On peut sans doute se poser la question : doit-on proposer d'aussi subtiles délices à des gamins qui n'ont qu'une envie : aller jouer au foot, ou aux lecteurs des Gavalda, des Begbeider, des Bégaudeau, qui n'ont pas ces friandises à se mettre sous la dent, qui peuvent lire à toute allure et avaler sans mâcher ? Chacun est libre de lire comme il veut, ou comme il peut, et il m'arrive à moi aussi de tourner vite les pages, mais mon plus fort chagrin, en lisant cet Antimanuel, c'est de voir un type, qui serait en position d'éduquer ses lecteurs, les flatter ainsi dans leur paresse naturelle. Il y a de la beauferie dans cette espèce de populisme littéraire. J'ai du chagrin quand je pense à tous ces chauffards de la lecture qui se tapent le 150 pages à l'heure, comme d'autres filent sur l'autoroute sans rien voir des beautés du pays.
La musique des mots, je crois que les profs en parlent non pas trop, mais pas assez. Il faudrait y aller plus à fond, de façon plus concrète, plus physique, plus ludique. Régresser davantage : non pas jusqu'au niveau de l'ado ricanant sur sa mob, genre Antimanuel, mais à la petite enfance du ba-be-bi-bo-bu. Celui qui joue avec les sons est en même temps un esthète aguerri et un bébé rigolard.

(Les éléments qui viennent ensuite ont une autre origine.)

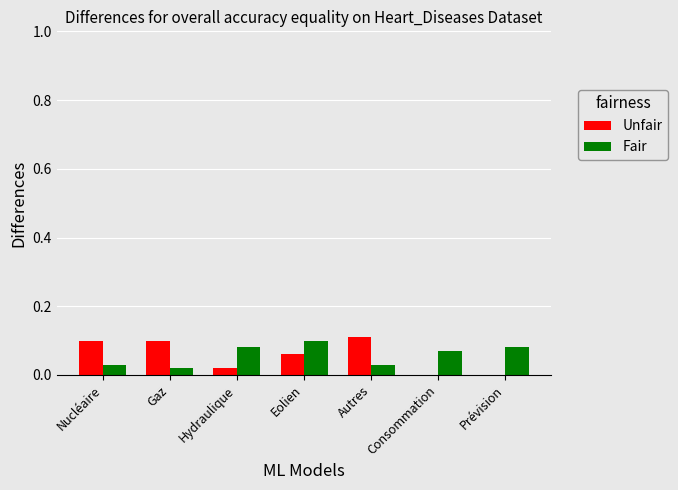

The Unfair series shows 0.1 at Autres. True or false?

True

Autrement dit ces plaisirs sont accessibles à tous, et je rêve de nous voir sans cesse plus nombreux à marcher lentement dans la forêt des mots, attentifs aux moindres bruits, les savourant avec gourmandise, au lieu d'être rendus sourds par le bruyant Bégaudeau et par les pétarades de sa putain de pétrolette.